Can PatentLeft Save Us?

News Analysis

Article from Issue 204/2017
Author(s):

A hack on patent law, based on copyleft, could render patents useless.

Opinion

Can PatentLeft Save Us?

The word "copyleft" arises from a clever hack by Richard Stallman, who used the laws relating to copyright – a statutory device to incent creativity by granting limited monopolies to creators – to create a world where creators are incented to share instead of monopolize their work.

Since the Berne Convention, a creative work is the automatic sole property of its creator, and the only way others can use it in any way until the monopoly expires is with the express permission of the creator of the work, who is said to hold the copyright. Copyleft grants everyone receiving the work an unlimited license to use, improve, and share it, but only on the condition they grant the same conditional rights to every recipient. Copyleft thus makes more and more works freely usable as more and more people improve them.

Could we do the same thing to subvert patent law? It seems that's at least part of the motivation behind the use of a controversial combination of the BSD open source copyright license and a broad patent grant by Facebook. A few years ago, they silently standardized on releasing all their open source projects – including popular codebases like the RocksDB storage engine and the React.js user interface framework – under the venerable three-clause BSD license supplemented by a unilateral grant to any of Facebook's patents necessary to use the software.

While that initially sounds uncontroversial and generous, the patent grant also included an aggressive termination clause that removed any grant of patent rights in the event of patent litigation. That too may sound unremarkable – after all, the Apache and Mozilla licenses include termination provisions, as do most other modern open source licenses – but Facebook's version goes much further than any other.

The termination clause in the Apache license also removes patent grants in the event a company initiates patent litigation against the project, but the trigger for termination is limited to the code at hand – you have to sue an Apache contributor over the Apache project, and the patent grants you lose are those related to the project. Losing a license would mean the company you are attacking could then countersue for the infringement of the patents that were previously licensed to you. That sounds like a fair deal.

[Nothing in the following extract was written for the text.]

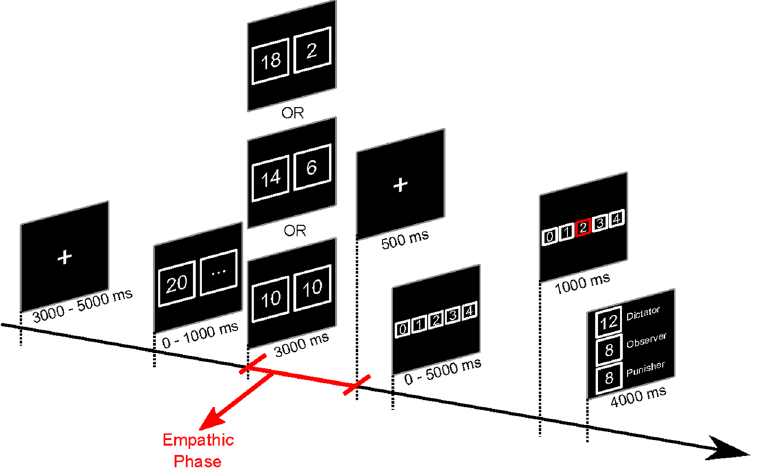
Figure 2. Timeline of the Third-Party Punishment paradigm for one block. This timeline is equal in the PC and human conditions. First, a fixation cross appears on the screen for a randomly selected period from 3000–5000 ms. Then, Player A is asked to make his decision among three alternatives (fair: 10 points to player A, 10 to player B; unfair: 14 points to player A, 6 to player B; hyperunfair: 18 points to player A, 2 to player B) in less than 1 second. Player A’s decision is then shown to all players for 3 seconds (empathic phase). Player C is then asked to select 0 to 4 punishment points within 5 s. For every punishment point invested by Player C, 3 points are subtracted from Player A’s payoff, and 1 point is added to Player B’s payoff. The trial ends, showing (4 seconds) a window containing the scores of the current trial. This scheme was repeated for 210 trials (half for human and half for PC condition), divided into blocks of 30 trials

By contrast, Facebook's termination clause is triggered by patent action of any nature, related or unrelated to the project at hand (it originally triggered even on self-defensive patent litigation where Facebook was the aggressor, but that was removed in a revision a while back). It's also triggered not just by action against Facebook, but also action against its subsidiaries and partners, and also by action against members of the open source community working on the project at hand. It's not just you that can trigger the clause – any of your subsidiaries and agents can also make it happen.

So imagine you're a European company and your American distributor takes a patent potshot at another company who is intentionally using your distributor's patents without a license. If they happen to be a React.js community member or a Facebook partner, you will lose all your patent grants from Facebook, even though neither you nor they are involved in the action. You'll then risk patent litigation by Facebook.

Facebook defends their license combo by saying they have a need and a right to protect themselves from patents. They have little to say about the network effects of the license combo, but have clearly indicated they are an intentional byproduct. Facebook wants to use their massive presence in the market to chill use of patents in the whole market. Their competitors loudly say that's a bad thing. That's led to their employees at the Apache Software Foundation demonizing Facebook's license and banning it from use on any Apache project.

But what would happen if they were to generalize their license combo and submit it to OSI for approval as a new license? Then we could all release software that, as it spreads, makes the granting of a patent license conditional on not using patents out of a fear of some remote networked relationship in the community bringing down the fiery wrath of a giant corporation. I'd want to call such a license "PatentLeft" – a hack on patent law that renders patents useless in practice. Maybe that would be a good thing?

The Author

Simon Phipps is a board member of the Open Source Initiative, the Open Rights Group, and The Document Foundation (makers of LibreOffice).